# MIMIC Notes Pre-Processing

Pre-processing MIMIC notes for language model and CUIs

## Imports and Inits

In [None]:
import pandas as pd
import psycopg2
import numpy as np
import re
import random

from pathlib import Path

In [None]:
PATH = Path('data')

## Functions

## Grab sample data from MIMIC

In [None]:
cats = pd.read_csv('cats.csv')
max_limit = 10

queries = []
for category, n_notes in zip(cats['category'], cats['number_of_notes']):
    limit = min(max_limit, n_notes) if max_limit > 0 else n_notes
    if limit == max_limit:
        q = f"""
        select category, text from correctnotes where category=\'{category}\' order by random() limit {limit};
        """
    else:
        q = f"""
        select category, text from correctnotes where category=\'{category}\';
        """
    queries.append(q)

In [None]:
# limit = 50
# queries = [
#     f"""
#     select category, text from correctnotes where category=\'{cats.iloc[7]['category']}\' order by random() limit {limit}
#     """
# ]

In [None]:
%%time
dfs = []

con = psycopg2.connect(dbname='mimic', user='sudarshan', host='/var/run/postgresql')
for q in queries:
    df = pd.read_sql_query(q, con)
    dfs.append(df)
con.close()
    
df = pd.concat(dfs)
# df.set_index('row_id', inplace=True)
print(df.shape)

1. Get list of redacted types using `re`
2. replace it with appropriate holder tokens

Redacted items:
* ~~First Name~~
* ~~Last Name~~
* Hospital
* Date of format M-DD
* Date of format YYYY-M-DD
* ~~Initials~~
* ~~Name~~
* NULL
* ~~Known lastname~~
* ~~Doctor First Name~~
* Doctor Last Name
* Month (only)
* Just numbers
* Location
* Month/Day
* Telephone/Fax
* Wardname
* Pager Numeric Identifier
* Pharmacy MD Number

Redacted items:
* `[**First Name (Titles) 137**]`
* `[**Last Name (Titles) **]`
* `[**Initials (NamePattern4) **]`
* `[**Name (NI) **]`
* `[**Doctor Last Name 1266**]`
* `[**Doctor Last Name 1266**]`
* `[**Known lastname 658**]`
* Hospital
* Date of format M-DD
* Date of format YYYY-M-DD
* NULL
* Month (only)
* Just numbers
* Location
* Month/Day
* Telephone/Fax
* Wardname
* Pager Numeric Identifier
* Pharmacy MD Number

In [44]:
test = df.iloc[random.randint(0, 50)]['text']
print(test)

Planned Discharge Date: [**2138-3-21**]
   Insurance Update
   Primary insurance / reviewer: Not [**Hospital 8**]
   Hospital days authorized to:
   Current Discharge Plan: Home with services
   A family has been held and it was determined Mr. [**Known lastname 658**] wishes to go
   home to [**Location (un) 784**] with hospice care.
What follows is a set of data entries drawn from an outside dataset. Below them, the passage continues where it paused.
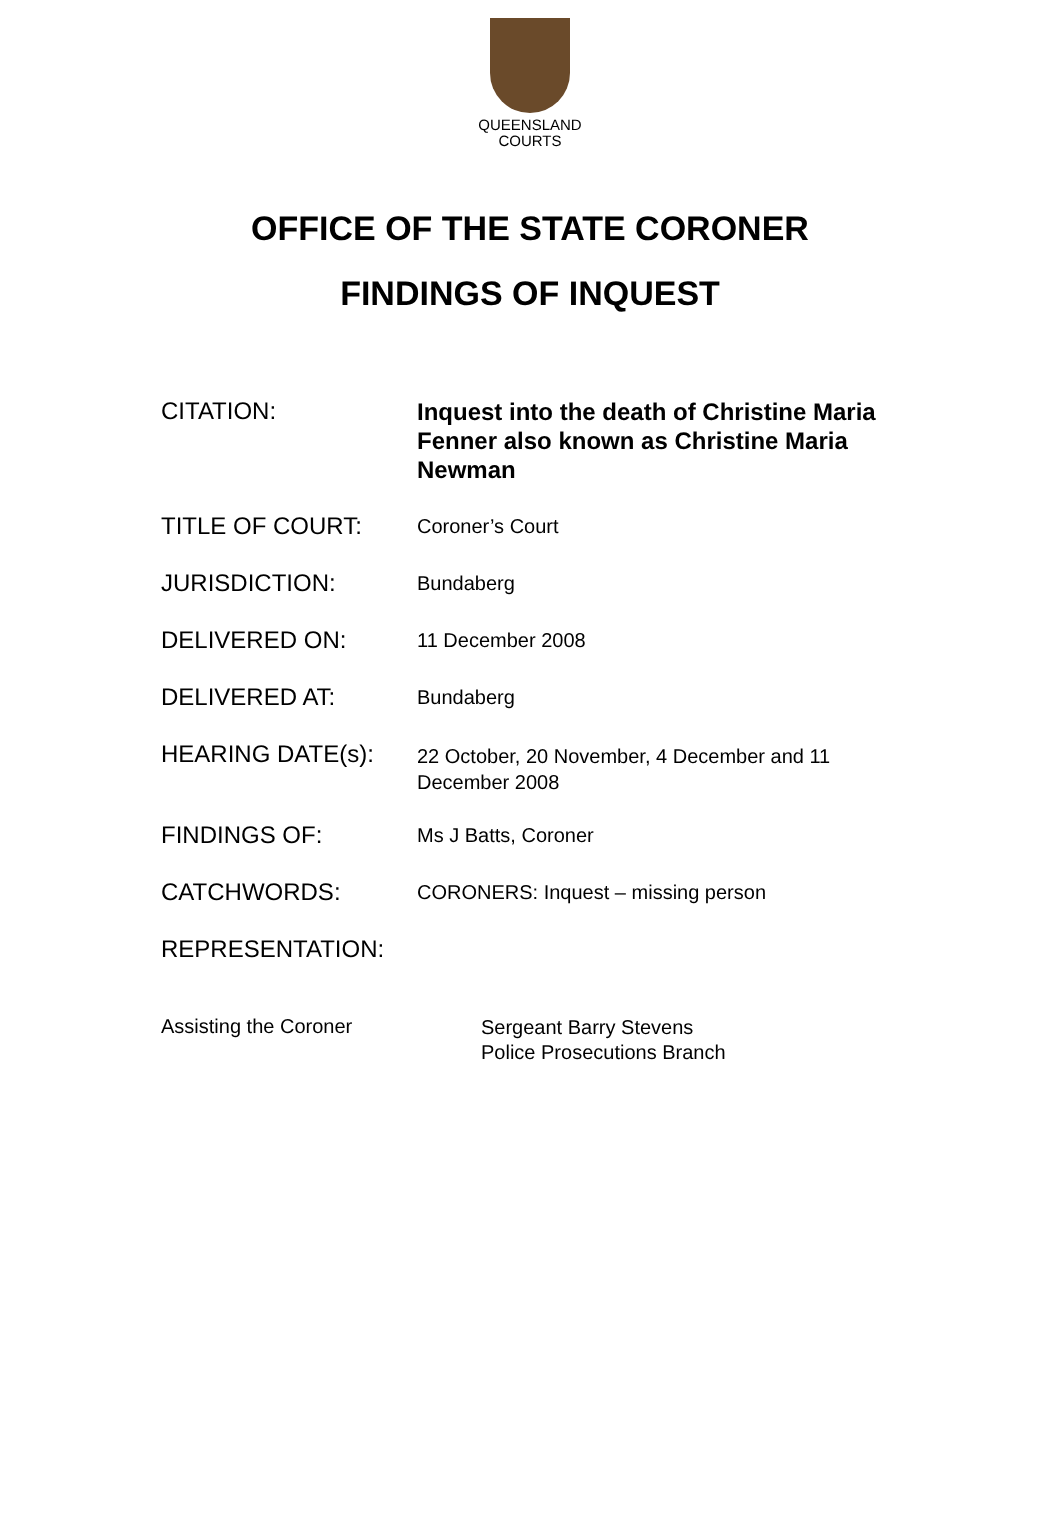QUEENSLAND
COURTS
OFFICE OF THE STATE CORONER
FINDINGS OF INQUEST
CITATION:
Inquest into the death of Christine Maria Fenner also known as Christine Maria Newman
TITLE OF COURT:
Coroner’s Court
JURISDICTION:
Bundaberg
DELIVERED ON:
11 December 2008
DELIVERED AT:
Bundaberg
HEARING DATE(s):
22 October, 20 November, 4 December and 11 December 2008
FINDINGS OF:
Ms J Batts, Coroner
CATCHWORDS:
CORONERS: Inquest – missing person
REPRESENTATION:
Assisting the Coroner
Sergeant Barry Stevens
Police Prosecutions Branch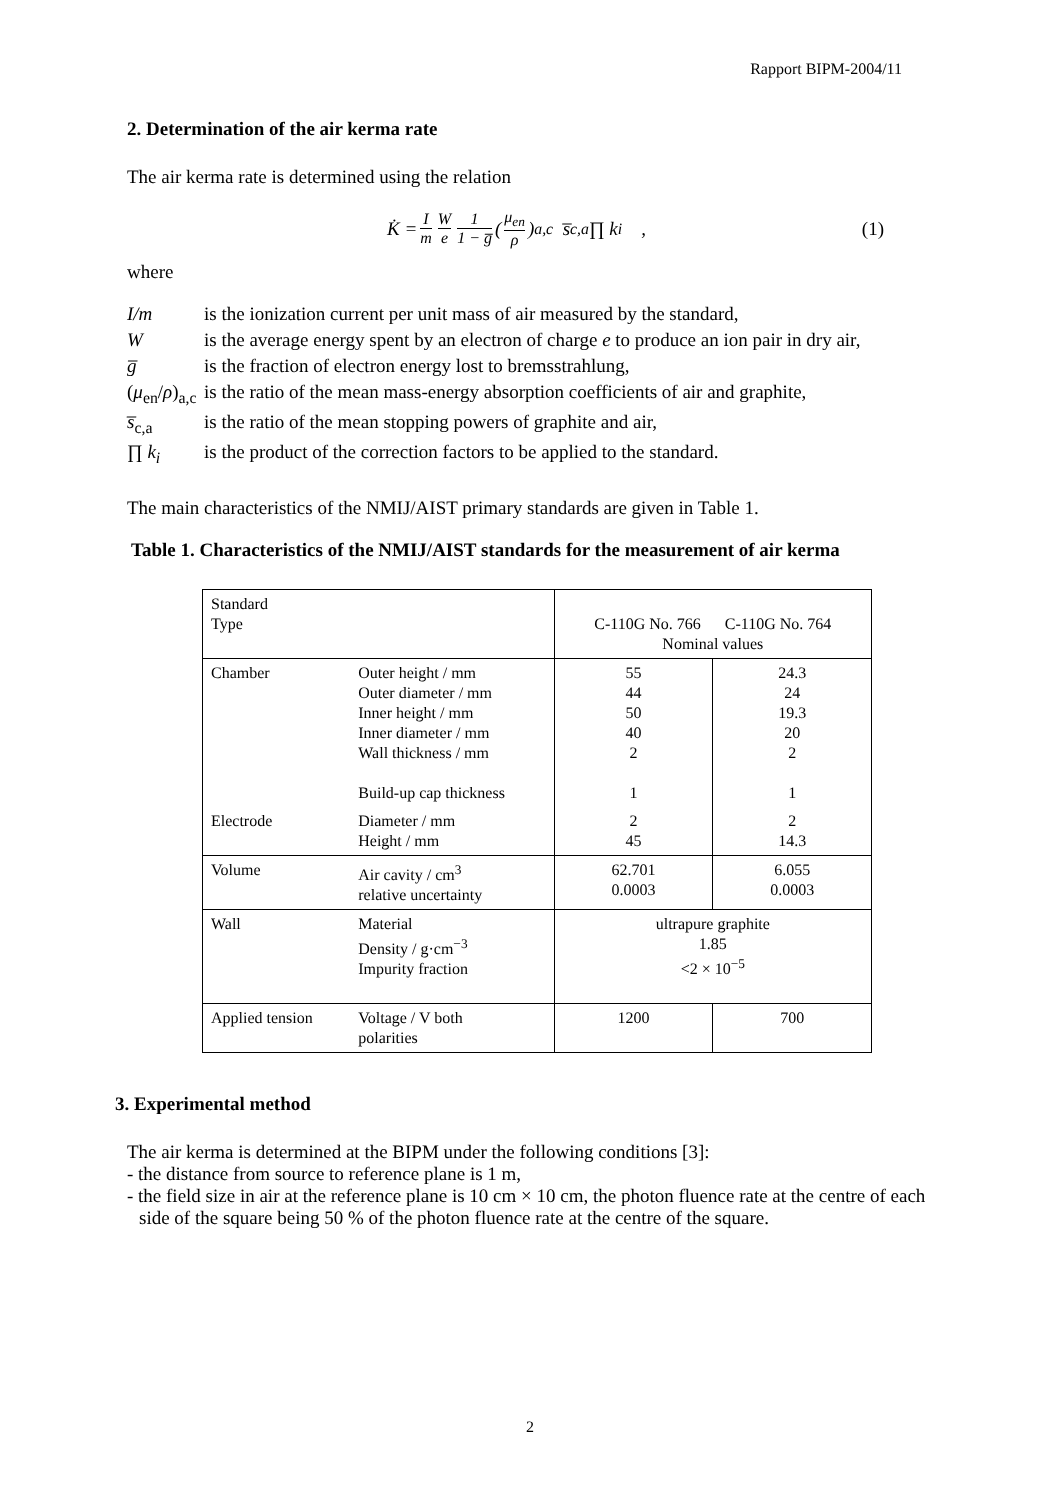Rapport BIPM-2004/11
2. Determination of the air kerma rate
The air kerma rate is determined using the relation
K̇ = I m W e 1 1 − g̅ (μ<sub>en</sub> ρ)<sub>a,c</sub> s̅<sub>c,a</sub> ∏ k<sub>i</sub> , (1)
where
I/m is the ionization current per unit mass of air measured by the standard,
Wis the average energy spent by an electron of charge e to produce an ion pair in dry air,
g̅ is the fraction of electron energy lost to bremsstrahlung,
(μ<sub>en</sub>/ρ)<sub>a,c</sub> is the ratio of the mean mass-energy absorption coefficients of air and graphite,
s̅<sub>c,a</sub> is the ratio of the mean stopping powers of graphite and air,
∏ k<sub>i</sub> is the product of the correction factors to be applied to the standard.
The main characteristics of the NMIJ/AIST primary standards are given in Table 1.
Table 1. Characteristics of the NMIJ/AIST standards for the measurement of air kerma
| Standard Type | | C-110G No. 766 C-110G No. 764 Nominal values | |
| Chamber | Outer height / mm Outer diameter / mm Inner height / mm Inner diameter / mm Wall thickness / mm Build-up cap thickness | 55 44 50 40 2 1 | 24.3 24 19.3 20 2 1 |
| Electrode | Diameter / mm Height / mm | 2 45 | 2 14.3 |
| Volume | Air cavity / cm<sup>3</sup> relative uncertainty | 62.701 0.0003 | 6.055 0.0003 |
| Wall | Material Density / g·cm<sup>−3</sup> Impurity fraction | ultrapure graphite 1.85 <2 × 10<sup>−5</sup> | |
| Applied tension | Voltage / V both polarities | 1200 | 700 |
3. Experimental method
The air kerma is determined at the BIPM under the following conditions [3]:
- the distance from source to reference plane is 1 m,
- the field size in air at the reference plane is 10 cm × 10 cm, the photon fluence rate at the centre of each side of the square being 50 % of the photon fluence rate at the centre of the square.
2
Mrs [**Known lastname 658**] did not have a
   preference on which agency was called to provide care for her husband.
   [**Name (NI) 7**](s) To Discharge:
   Family Meeting: Yes
   Referrals:
   1)       VNA of [**Location (un) 785**] East [**Telephone/Fax (1) 786**]  Fax: [**Telephone/Fax (1) 786**]
   Narrative / Plan:
   The VNA of [**Location (un) 785**] has nursing availablity on Sunday. The equipment:
   bed, mattress, wheelchair have been ordered and will be delievered on
   Saturday. I have relayed this information to the team. Once the
   equipment is delivered on Saturday Mr. [**Known lastname 658**] could go home and have
   the Hospice visit o

In [45]:
pat_all = re.compile(r'\[\*\*(.*?)\*\*\]', re.IGNORECASE)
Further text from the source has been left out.